– Хочется работать над рукописью, исправлять, переделывать, а нет ее.
И все– таки, мне кажется, он записывал исправления, новые строки, эпитеты, совершенствуя, шлифуя, заостряя, как это делал в свое время до самой смерти, работая над рукописью „Мастера и Маргариты", Михаил Булгаков. Это ведь как дыхание.
Изо дня в день работа над романом, который не может быть, ни за что не может быть напечатан, фанатичная, безумная работа над фразой, над словом в этой как бы не существующей книге, полный отказ, уход из жизни, почти уход в небытие, в сотворенный тобою мир, дерзость, святость, одержимость Бога.
Что же должен пережить, передумать писатель, когда забрали у него то, чем он жил десять лет, все дни и ночи, с чем были связаны восторги и страхи, радости, печали, сны.
Гроссман написал письмо наверх, и его принимали в самой высокой инстанции, выше уже нет.
Василий Семенович рассказывал о человеке, принимавшем его:
– Сердечник, человек поднаторевший, все время вращающийся в интеллигентной среде, но сам не ставший интеллигентом. Не обаятельный ум, но отменно вежлив, без грубости, но это уже давно известно, что на одном этаже грубо, на другом не грубо, что бы ни сделали с вами. Сказал – „это не то, что мы ждем от вас".
Василий Семенович хотел еще что-то добавить, но поглядел на стены и махнул рукой.
Тот, кто принимал его, сказал:
„Мы не можем сейчас вступать в дискуссии, нужна или не нужна была Октябрьская революция", – и еще он сказал, что о возвращении или напечатании романа не может быть и речи, напечатан он может быть не раньше чем через 200 – 300 лет.
Чудовищное высокомерие временщика. Это из той же оперы, что и тысячелетний рейх, десять тысяч лет Мао, дружба на вечные времена, посмертная реабилитация, посмертное восстановление в партии убитого той же партией.
Откроются архивы, откроются доносы, все получит свою оценку. Ну и что? Те, которые будут клеймить это позором, разве не могут повторить со своими современниками то же самое и, может быть, еще в более страшном, чудовищном варианте.

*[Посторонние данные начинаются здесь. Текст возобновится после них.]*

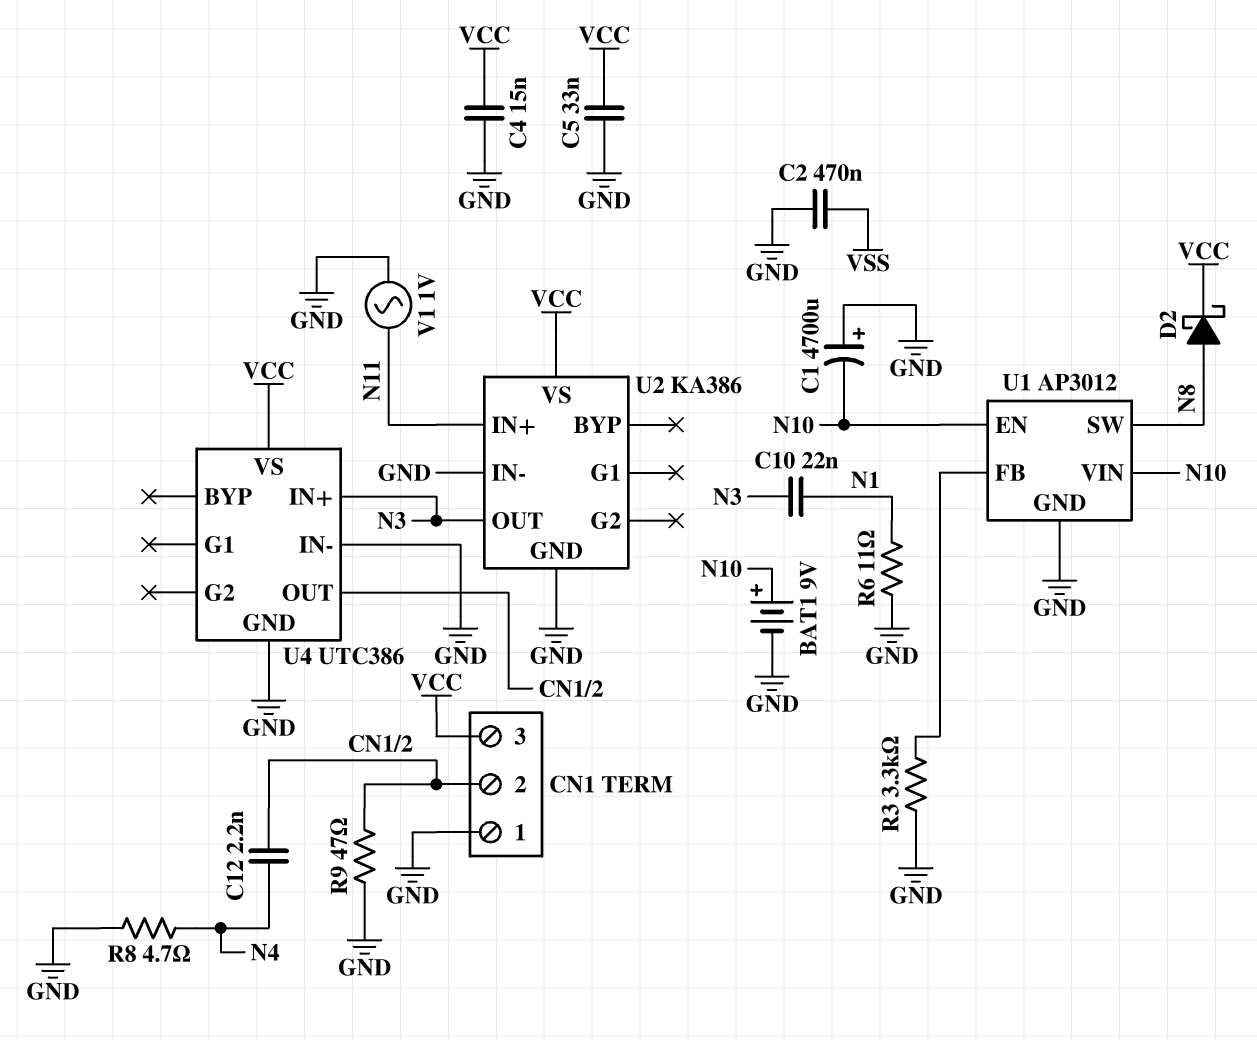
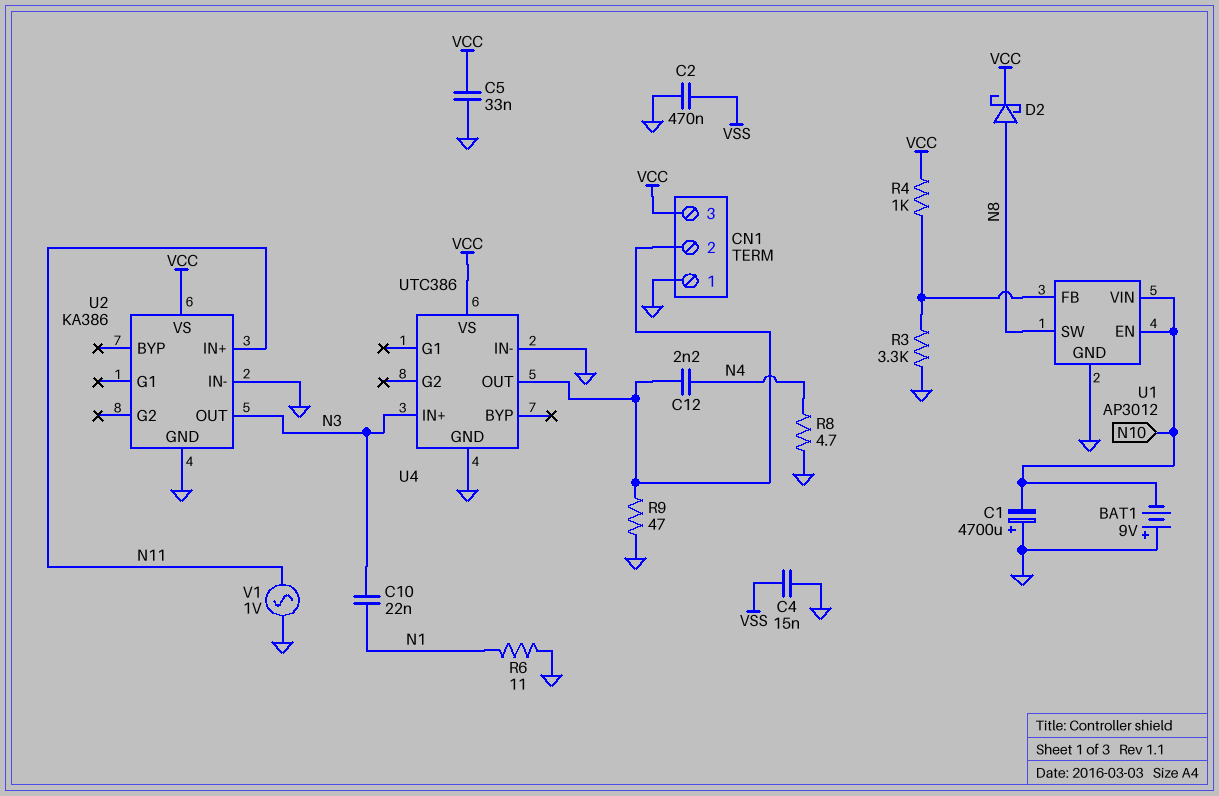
BAT1: 9V (plus N10, minus GND) -> 9V (plus GND, minus N10)
C4: 15nF (GND, VCC) -> 15nF (GND, VSS)
R4: none -> 1k (U1/FB, VCC)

Вот уже лет пять, как Гроссмана забыли, его как бы не существовало. И даже в статьях о военной литературе, где он, бесспорно, был первым, самым крупным художником этой войны, в этих статьях его фамилия встречалась все реже и реже. Нет, он не был под официальным запретом, но как бы и был. Редкий рассказ вдруг прорывался в „Новом мире" или в „Москве". И самое удивительное, что это то же время, когда были опубликованы „Один день Ивана Денисовича", „Матренин двор" и „Случай на станции Кречетовка", когда поговаривали вообще о ликвидации цензуры, именно в эти дни в нашем путаном обществе арестовали роман Гроссмана, негласно репрессировали его имя.